A bill approved by a House committee Thursday calls for the State Department to report to Congress within 90 days on whether a list of purported acts by North Korea, including assassinations of dissidents and weapons sales to militant groups like Hamas and Hezbollah, constitute support for international terrorism. It's the most serious effort yet by lawmakers to get North Korea redesignated, but the legislation still has to clear the full House and Senate, and there's little time left in the congressional calendar for passage.
Rep. Ted Poe, R-Texas, who introduced the bill, said North Korea had been taken off the list for "completely diplomatic reasons" and had "conned" the U.S. He said it was time to put the country back on.

Rep. Eliot Engel of New York, the committee's top-ranking Democrat, said the bill would press the administration to conduct a review of the evidence against North Korea. He described the North as "reprehensible" but added, "there's a fine line as to whether they may or may not be a state sponsor of terrorism."

A State Department survey of terrorism worldwide published this month said North Korea "is not known to have sponsored any terrorist acts" since the bombing of a South Korean airliner in 1987 that killed all 115 people on board.

If North Korea was redesignated, it would not necessarily have an economic impact. North Korea is already sanctioned to the hilt -- including tough new U.S. measures imposed after a nuclear test explosion in January. The effectiveness of sanctions also requires cooperation from China, the North's main trading partner.

But a terror designation would intensify Pyongyang's isolation and further entrench a U.S. policy of cranking up the pressure on Kim Jong Un's government until it agrees to restart negotiations about denuclearization.

Victor Cha, who was director for Asia affairs in the George W. Bush White House, said a redesignation would complete a 180-degree about-turn by the Obama administration on how to deal with North Korea.

"It came in as an administration more positively pre-disposed to engagement than any other and will end its two terms with the toughest sanctions of any previous U.S. government," Cha said.

The Treasury Department this month resorted to one of its most aggressive measures: designating North Korea as a "primary money-laundering concern" to isolate the nation completely from the U.S. financial system and starve it of funds.

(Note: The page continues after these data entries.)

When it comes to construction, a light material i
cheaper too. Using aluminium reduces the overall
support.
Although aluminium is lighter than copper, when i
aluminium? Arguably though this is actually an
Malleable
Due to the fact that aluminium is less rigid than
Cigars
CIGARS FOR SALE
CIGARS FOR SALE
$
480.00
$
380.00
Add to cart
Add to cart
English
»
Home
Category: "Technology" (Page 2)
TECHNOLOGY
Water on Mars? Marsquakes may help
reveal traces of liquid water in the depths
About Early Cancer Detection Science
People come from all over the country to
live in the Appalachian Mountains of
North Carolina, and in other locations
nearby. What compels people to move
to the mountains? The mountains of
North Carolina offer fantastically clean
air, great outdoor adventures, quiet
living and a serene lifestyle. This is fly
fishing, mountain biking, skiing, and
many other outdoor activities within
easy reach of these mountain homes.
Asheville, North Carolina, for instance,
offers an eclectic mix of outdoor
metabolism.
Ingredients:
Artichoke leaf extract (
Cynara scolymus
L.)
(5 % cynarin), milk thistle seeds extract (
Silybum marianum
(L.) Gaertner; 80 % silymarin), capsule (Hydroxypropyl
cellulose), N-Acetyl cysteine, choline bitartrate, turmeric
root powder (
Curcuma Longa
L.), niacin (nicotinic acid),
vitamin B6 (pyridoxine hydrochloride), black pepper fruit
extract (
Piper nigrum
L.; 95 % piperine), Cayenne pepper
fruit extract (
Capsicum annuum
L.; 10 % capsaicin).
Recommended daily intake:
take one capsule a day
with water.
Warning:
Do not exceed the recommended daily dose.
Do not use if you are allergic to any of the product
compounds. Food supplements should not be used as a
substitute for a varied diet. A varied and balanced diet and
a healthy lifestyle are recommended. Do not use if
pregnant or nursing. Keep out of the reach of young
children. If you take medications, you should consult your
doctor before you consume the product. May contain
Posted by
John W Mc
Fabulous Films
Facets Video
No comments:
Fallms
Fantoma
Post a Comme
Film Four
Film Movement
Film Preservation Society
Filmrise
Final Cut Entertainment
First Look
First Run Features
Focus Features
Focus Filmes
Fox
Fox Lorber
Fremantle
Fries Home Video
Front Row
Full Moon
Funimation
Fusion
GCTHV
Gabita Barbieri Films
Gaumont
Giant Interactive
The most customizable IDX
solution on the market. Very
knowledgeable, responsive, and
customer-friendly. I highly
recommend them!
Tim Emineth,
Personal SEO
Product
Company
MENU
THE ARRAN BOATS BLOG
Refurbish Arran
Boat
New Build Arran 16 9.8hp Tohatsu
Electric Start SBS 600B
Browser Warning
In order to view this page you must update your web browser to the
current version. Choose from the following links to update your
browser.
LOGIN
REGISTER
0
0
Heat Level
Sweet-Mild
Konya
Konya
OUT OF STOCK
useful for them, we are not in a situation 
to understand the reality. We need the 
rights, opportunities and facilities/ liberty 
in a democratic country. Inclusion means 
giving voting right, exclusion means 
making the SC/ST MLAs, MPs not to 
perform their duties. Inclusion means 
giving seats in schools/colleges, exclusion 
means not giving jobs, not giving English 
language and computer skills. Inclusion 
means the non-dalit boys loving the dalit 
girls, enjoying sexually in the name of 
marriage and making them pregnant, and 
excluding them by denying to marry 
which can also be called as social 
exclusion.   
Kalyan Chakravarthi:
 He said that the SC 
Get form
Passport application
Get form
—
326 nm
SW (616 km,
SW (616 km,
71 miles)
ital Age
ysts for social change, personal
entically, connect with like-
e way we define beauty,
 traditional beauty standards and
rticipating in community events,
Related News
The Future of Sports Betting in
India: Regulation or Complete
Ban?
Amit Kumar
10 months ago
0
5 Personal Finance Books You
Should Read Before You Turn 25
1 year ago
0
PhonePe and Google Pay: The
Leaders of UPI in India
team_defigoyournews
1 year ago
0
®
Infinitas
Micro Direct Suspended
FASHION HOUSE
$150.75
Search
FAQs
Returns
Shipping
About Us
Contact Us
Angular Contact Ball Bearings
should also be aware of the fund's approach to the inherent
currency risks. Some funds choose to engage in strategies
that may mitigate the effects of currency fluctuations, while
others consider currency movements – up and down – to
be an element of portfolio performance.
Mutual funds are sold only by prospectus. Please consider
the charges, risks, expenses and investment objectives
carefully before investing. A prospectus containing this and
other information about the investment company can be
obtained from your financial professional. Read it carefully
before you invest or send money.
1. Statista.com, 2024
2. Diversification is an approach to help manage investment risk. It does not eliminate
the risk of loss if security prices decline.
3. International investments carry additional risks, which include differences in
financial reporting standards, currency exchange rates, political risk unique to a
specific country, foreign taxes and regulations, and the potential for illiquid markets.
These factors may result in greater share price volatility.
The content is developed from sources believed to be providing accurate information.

A proposal currently under Treasury review would leave foreign banks at risk of exclusion from the U.S. market if they handle North Korea-related transactions. U.S. banks are already barred from dealing with North Korea.

North Korea was taken off the list in October 2008 in the last months of the Bush administration, an attempt to salvage a disarmament accord after the North relented on nuclear inspection demands. But the dispute over inspections persisted, and North Korea pulled out of the accord entirely in April 2009.

The test of whether a nation is taken off the list is meant to be whether it has supported international terrorism during the preceding six-month period. But politics plays a major part.

Cuba was designated during the Cold War mainly for its support of leftist guerrillas. It was finally taken off last year, as Washington and Havana moved to normalize relations after decades of hostility. The terrorism list was a particularly charged issue for Cuba because of the U.S. history of supporting exile groups responsible for attacks on the island.

North Korea has proved less amenable to rapprochement than nations like Cuba, Myanmar and Iran.

When Obama took office in 2009, offering to extend a hand to adversaries that unclenched their fist, North Korea responded within months with a nuclear test explosion. Since then, periodic North Korean provocations that have drawn progressively tougher U.S. and international sanctions, stymieing efforts to restart nuclear talks.